Contrôles d’âge et parentalité numérique : cap sur des solutions robustes et respectueuses des données
Les ministres ont demandé aux plateformes de prouver qu’elles savent réellement qui se trouve derrière chaque compte déclaré comme mineur. Les solutions purement déclaratives, fondées sur une simple case à cocher, ne suffisent plus à rassurer les familles et les autorités, et une vérification d’âge robuste devient la norme attendue pour les services utilisés par les adolescents.
Les parents sont placés au cœur du dispositif pour agir sur les paramètres d’accès et le temps d’écran des mineurs. Dans cette logique, un contrôle parental avancé doit coexister avec une protection des données personnelles renforcée, tout en limitant le contournement via VPN qui permettrait à des adolescents de s’affranchir de leur âge pour accéder à des contenus réservés aux adultes.
Face aux dérives de l’ia, des mesures ciblées pour protéger les mineurs
L’essor rapide de l’intelligence artificielle inquiète les autorités françaises chargées de la protection de l’enfance. Rachida Dati et Anne Le Hénanff ont demandé aux régulateurs de cartographier les nouveaux usages des mineurs, depuis les assistants de conversation jusqu’aux outils de retouche d’images capables de transformer radicalement la représentation de soi.
Les régulateurs sont chargés de distinguer les simples usages ludiques des systèmes réellement dangereux pour les mineurs. Au cœur des travaux figurent les contenus générés par IA, l’exposition des jeunes aux écrans amplifiée par ces outils interactifs et la détection des risques émergents, notamment lorsque des algorithmes poussent vers des défis extrêmes, des discours de haine ou des conversations incitant à l’auto‑agression.

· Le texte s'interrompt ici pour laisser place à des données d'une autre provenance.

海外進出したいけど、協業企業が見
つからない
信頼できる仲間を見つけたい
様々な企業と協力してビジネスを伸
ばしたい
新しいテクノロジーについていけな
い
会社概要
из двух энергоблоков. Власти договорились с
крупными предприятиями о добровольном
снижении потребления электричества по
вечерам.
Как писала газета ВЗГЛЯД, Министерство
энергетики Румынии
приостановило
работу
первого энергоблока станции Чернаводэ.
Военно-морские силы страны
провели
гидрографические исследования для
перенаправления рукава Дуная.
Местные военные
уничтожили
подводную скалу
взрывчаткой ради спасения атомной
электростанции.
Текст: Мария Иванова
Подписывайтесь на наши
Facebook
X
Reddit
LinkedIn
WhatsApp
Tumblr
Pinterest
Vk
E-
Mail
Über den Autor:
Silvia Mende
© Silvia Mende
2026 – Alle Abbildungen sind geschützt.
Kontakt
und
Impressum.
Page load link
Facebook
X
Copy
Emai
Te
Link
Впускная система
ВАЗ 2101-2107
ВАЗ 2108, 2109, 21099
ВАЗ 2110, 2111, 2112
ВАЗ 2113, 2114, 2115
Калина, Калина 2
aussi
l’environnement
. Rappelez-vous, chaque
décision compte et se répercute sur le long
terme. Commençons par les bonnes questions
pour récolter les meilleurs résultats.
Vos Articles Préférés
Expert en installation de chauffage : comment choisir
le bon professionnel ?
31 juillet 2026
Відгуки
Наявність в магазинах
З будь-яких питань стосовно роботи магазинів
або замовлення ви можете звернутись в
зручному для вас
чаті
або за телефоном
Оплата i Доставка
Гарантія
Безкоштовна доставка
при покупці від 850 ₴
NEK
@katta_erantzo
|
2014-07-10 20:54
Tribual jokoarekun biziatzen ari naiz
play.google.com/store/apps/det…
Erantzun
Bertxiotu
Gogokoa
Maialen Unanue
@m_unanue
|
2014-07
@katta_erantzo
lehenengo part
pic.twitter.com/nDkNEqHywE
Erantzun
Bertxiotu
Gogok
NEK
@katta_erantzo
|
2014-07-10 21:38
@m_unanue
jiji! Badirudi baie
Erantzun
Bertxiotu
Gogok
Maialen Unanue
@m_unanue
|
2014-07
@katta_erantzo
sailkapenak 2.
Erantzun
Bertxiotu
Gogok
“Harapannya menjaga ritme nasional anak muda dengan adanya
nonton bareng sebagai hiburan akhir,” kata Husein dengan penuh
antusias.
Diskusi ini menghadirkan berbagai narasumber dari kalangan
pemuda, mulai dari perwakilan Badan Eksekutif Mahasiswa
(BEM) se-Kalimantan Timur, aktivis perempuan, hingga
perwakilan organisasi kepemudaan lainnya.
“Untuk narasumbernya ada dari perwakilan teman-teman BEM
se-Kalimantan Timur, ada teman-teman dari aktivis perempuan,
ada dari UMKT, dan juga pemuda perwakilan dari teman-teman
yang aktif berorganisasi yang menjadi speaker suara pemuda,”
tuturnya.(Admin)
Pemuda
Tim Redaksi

Désinformation et intégrité du débat public, le réseau des régulateurs sur le front
La lutte contre la désinformation numérique fait partie des priorités partagées par les régulateurs réunis autour de Rachida Dati et d’Anne Le Hénanff. Les plateformes sont appelées à coopérer davantage avec les autorités pour signaler les campagnes coordonnées, identifier les comptes automatisés et mieux documenter l’origine des contenus sponsorisés.
Au‑delà de la seule modération des messages, le réseau national veut renforcer la transparence des algorithmes de recommandation et des systèmes publicitaires. L’objectif est de repérer toute manipulation de l’information orchestrée par des acteurs malveillants et de préserver l’intégrité des élections, pour que le débat public en ligne ne soit pas déformé par des faux profils, des rumeurs virales ou des vidéos truquées.